## Try it
Every record must be output verbatim in the reply.

Stored data:
********************

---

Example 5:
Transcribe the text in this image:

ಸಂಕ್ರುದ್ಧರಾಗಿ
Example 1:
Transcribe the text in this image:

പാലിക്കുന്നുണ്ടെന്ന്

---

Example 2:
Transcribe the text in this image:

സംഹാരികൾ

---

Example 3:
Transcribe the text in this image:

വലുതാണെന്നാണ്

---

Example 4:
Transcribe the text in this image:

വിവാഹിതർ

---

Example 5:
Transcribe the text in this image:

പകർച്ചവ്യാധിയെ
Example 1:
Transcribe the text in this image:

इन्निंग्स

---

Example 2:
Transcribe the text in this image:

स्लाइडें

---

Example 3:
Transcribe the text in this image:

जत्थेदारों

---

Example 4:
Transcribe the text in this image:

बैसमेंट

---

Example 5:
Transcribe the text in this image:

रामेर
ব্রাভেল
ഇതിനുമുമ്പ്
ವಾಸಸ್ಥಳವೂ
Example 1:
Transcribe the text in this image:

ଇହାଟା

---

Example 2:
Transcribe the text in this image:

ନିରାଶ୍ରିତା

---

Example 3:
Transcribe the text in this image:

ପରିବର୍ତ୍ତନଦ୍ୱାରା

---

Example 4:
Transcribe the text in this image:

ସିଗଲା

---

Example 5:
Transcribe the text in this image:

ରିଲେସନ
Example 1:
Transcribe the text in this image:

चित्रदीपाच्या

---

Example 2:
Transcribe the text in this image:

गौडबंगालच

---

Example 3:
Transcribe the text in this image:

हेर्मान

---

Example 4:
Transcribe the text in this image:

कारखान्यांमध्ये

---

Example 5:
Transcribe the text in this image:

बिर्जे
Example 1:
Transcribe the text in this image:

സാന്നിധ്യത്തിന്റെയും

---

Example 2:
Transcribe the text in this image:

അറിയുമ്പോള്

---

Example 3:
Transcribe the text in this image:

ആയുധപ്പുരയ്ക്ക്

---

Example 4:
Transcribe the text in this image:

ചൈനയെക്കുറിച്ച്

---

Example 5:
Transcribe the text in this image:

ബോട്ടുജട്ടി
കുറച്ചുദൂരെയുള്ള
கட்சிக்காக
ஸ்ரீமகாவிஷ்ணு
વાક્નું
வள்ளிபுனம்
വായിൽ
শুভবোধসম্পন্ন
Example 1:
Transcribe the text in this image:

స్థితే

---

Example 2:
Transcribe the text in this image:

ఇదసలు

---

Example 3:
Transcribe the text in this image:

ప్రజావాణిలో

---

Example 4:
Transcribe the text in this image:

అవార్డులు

********************

## Solution for this task
---

Example 5:
Transcribe the text in this image:

ಸಂಕ್ರುದ್ಧರಾಗಿ
Example 1:
Transcribe the text in this image:

പാലിക്കുന്നുണ്ടെന്ന്

---

Example 2:
Transcribe the text in this image:

സംഹാരികൾ

---

Example 3:
Transcribe the text in this image:

വലുതാണെന്നാണ്

---

Example 4:
Transcribe the text in this image:

വിവാഹിതർ

---

Example 5:
Transcribe the text in this image:

പകർച്ചവ്യാധിയെ
Example 1:
Transcribe the text in this image:

इन्निंग्स

---

Example 2:
Transcribe the text in this image:

स्लाइडें

---

Example 3:
Transcribe the text in this image:

जत्थेदारों

---

Example 4:
Transcribe the text in this image:

बैसमेंट

---

Example 5:
Transcribe the text in this image:

रामेर
ব্রাভেল
ഇതിനുമുമ്പ്
ವಾಸಸ್ಥಳವೂ
Example 1:
Transcribe the text in this image:

ଇହାଟା

---

Example 2:
Transcribe the text in this image:

ନିରାଶ୍ରିତା

---

Example 3:
Transcribe the text in this image:

ପରିବର୍ତ୍ତନଦ୍ୱାରା

---

Example 4:
Transcribe the text in this image:

ସିଗଲା

---

Example 5:
Transcribe the text in this image:

ରିଲେସନ
Example 1:
Transcribe the text in this image:

चित्रदीपाच्या

---

Example 2:
Transcribe the text in this image:

गौडबंगालच

---

Example 3:
Transcribe the text in this image:

हेर्मान

---

Example 4:
Transcribe the text in this image:

कारखान्यांमध्ये

---

Example 5:
Transcribe the text in this image:

बिर्जे
Example 1:
Transcribe the text in this image:

സാന്നിധ്യത്തിന്റെയും

---

Example 2:
Transcribe the text in this image:

അറിയുമ്പോള്

---

Example 3:
Transcribe the text in this image:

ആയുധപ്പുരയ്ക്ക്

---

Example 4:
Transcribe the text in this image:

ചൈനയെക്കുറിച്ച്

---

Example 5:
Transcribe the text in this image:

ബോട്ടുജട്ടി
കുറച്ചുദൂരെയുള്ള
கட்சிக்காக
ஸ்ரீமகாவிஷ்ணு
વાક્નું
வள்ளிபுனம்
വായിൽ
শুভবোধসম্পন্ন
Example 1:
Transcribe the text in this image:

స్థితే

---

Example 2:
Transcribe the text in this image:

ఇదసలు

---

Example 3:
Transcribe the text in this image:

ప్రజావాణిలో

---

Example 4:
Transcribe the text in this image:

అవార్డులు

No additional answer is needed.